Light shafts adorn the stage

For lighting designer Al Gurdon’s massive plot, PRG supplied more than 700 lighting fixtures, eight GroundControl Longthrow units, two GroundControl Best Boy luminaires, 140 Icon Edges and 64 Best Boy Spots.

Overall, PRG provided lighting, rigging, LED, video, networking, camera, projection, broadcast equipment, truss and gear rental for the Super Bowl event.

Pyrotecnico provided the fireworks

‡‡         Pixels and Pyro

While the staging couldn’t be on the field, the lookalike Weeknd cast wearing the same outfits and sporting head bandages were allowed. Special effects from PixMob were necessary to add some dynamic to their marching dances and other elements of the production.

“It was a collaborative process with Bruce and team,” said PixMob president Jean-Olivier Dalphond. “As the stadium was not going to be full of people, it made sense to have it full of lights.” PixMob deployed 22,500 LED wristbands for live audience members (and some 30,000 adapted LEDs for the cardboard cut-out ones), 500 powerful LED “flares” for the performers on the field, 75 LED masks, and 150 “light-up eyes” on face shields for the choir. Every object was controlled through timecode in the lighting console.
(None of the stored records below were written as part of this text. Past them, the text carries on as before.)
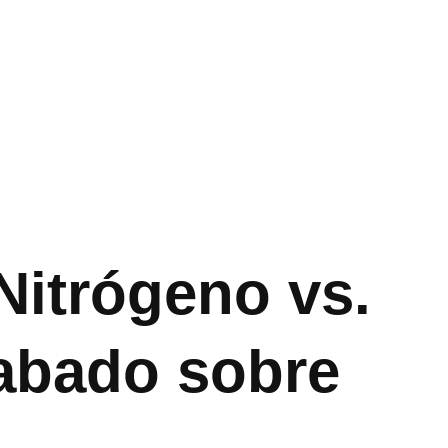
Nitrógeno vs.
cabado sobre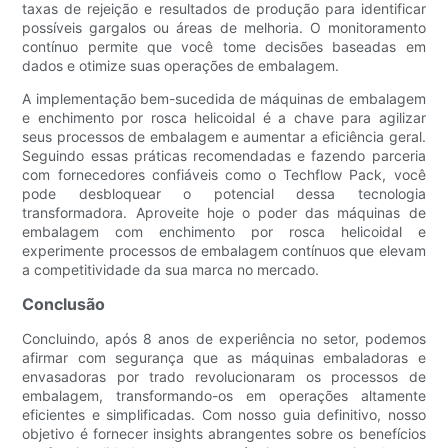
taxas de rejeição e resultados de produção para identificar
possíveis gargalos ou áreas de melhoria. O monitoramento
contínuo permite que você tome decisões baseadas em
dados e otimize suas operações de embalagem.
A implementação bem-sucedida de máquinas de embalagem
e enchimento por rosca helicoidal é a chave para agilizar
seus processos de embalagem e aumentar a eficiência geral.
Seguindo essas práticas recomendadas e fazendo parceria
com fornecedores confiáveis ​​como o Techflow Pack, você
pode desbloquear o potencial dessa tecnologia
transformadora. Aproveite hoje o poder das máquinas de
embalagem com enchimento por rosca helicoidal e
experimente processos de embalagem contínuos que elevam
a competitividade da sua marca no mercado.
Conclusão
Concluindo, após 8 anos de experiência no setor, podemos
afirmar com segurança que as máquinas embaladoras e
envasadoras por trado revolucionaram os processos de
embalagem, transformando-os em operações altamente
eficientes e simplificadas. Com nosso guia definitivo, nosso
objetivo é fornecer insights abrangentes sobre os benefícios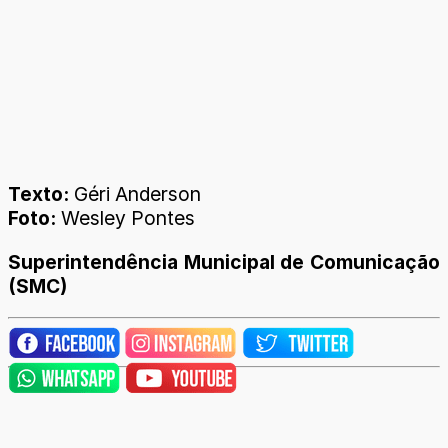
Texto:
Géri Anderson
Foto:
Wesley Pontes
Superintendência Municipal de Comunicação
(SMC)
“We loved that we were challenged with creating the LED masks for the choir,”
Dalphond added. “We collaborated with Lila Nicole on that. For the handheld flares used by dancers, we sent an idea to Bruce and it fit with the vision being developed. We also suggested using the PixMob Moving Head to create massive waves of light that travelled the length of the stadium.”

For nighttime sky effects, Pyrotecnico’s fireworks punctuated the show during player introductions, the national anthem, halftime and the post-game victory celebration. Pyro was positioned at the north and south scoreboards, at all four LED boards, and on top of the stage video wall. “We used approximately 6,200 pieces of pyro on the show,” said Pyrotecnico’s Rocco Vitale. “It is a large production, and it is the Super Bowl, so it is super-sized in a lot of aspects.”

‡‡         After Show

All of this was done with another requirement: keeping all departments at a minimum. Having 1/3 of the usual number of stagehands (and missing so many familiar faces with years of expertise) was another sad Covid reality.
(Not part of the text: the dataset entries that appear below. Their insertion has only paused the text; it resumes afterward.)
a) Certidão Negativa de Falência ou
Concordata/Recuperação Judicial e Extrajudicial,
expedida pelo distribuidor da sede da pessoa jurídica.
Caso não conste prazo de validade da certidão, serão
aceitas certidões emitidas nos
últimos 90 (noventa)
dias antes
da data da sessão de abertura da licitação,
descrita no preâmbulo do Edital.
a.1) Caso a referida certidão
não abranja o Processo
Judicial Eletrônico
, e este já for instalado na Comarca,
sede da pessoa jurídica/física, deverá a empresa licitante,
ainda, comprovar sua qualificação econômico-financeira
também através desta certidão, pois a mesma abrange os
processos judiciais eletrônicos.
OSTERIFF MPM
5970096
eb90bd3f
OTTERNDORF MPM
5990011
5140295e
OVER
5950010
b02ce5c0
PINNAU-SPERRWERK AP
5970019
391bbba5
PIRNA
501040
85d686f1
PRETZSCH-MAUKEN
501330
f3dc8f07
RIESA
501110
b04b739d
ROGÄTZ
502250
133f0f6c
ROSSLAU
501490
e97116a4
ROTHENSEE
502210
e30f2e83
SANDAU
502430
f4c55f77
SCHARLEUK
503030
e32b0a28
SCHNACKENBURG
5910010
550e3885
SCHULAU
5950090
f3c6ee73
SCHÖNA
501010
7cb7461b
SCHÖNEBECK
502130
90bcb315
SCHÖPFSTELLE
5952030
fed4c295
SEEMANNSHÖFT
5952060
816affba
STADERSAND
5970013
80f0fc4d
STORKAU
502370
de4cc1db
“I was proud of the work we all did and was proud that our industry that has been hit the hardest in this pandemic was able to present something special,” Rodgers said. “Special thanks to Jesse Collins, Hamish Hamilton, Hayley Collett, LD Al Gurdon, Dave Meyers, everyone at DPS, All Access, Atomic and Tait, Aaron Cooke, Chris Covin, Seth Dudowsky and my Tribe Inc. team of art directors Shelley Rodgers, Maria Garcia, Lindsey Breslauer and Lily Rodgers.”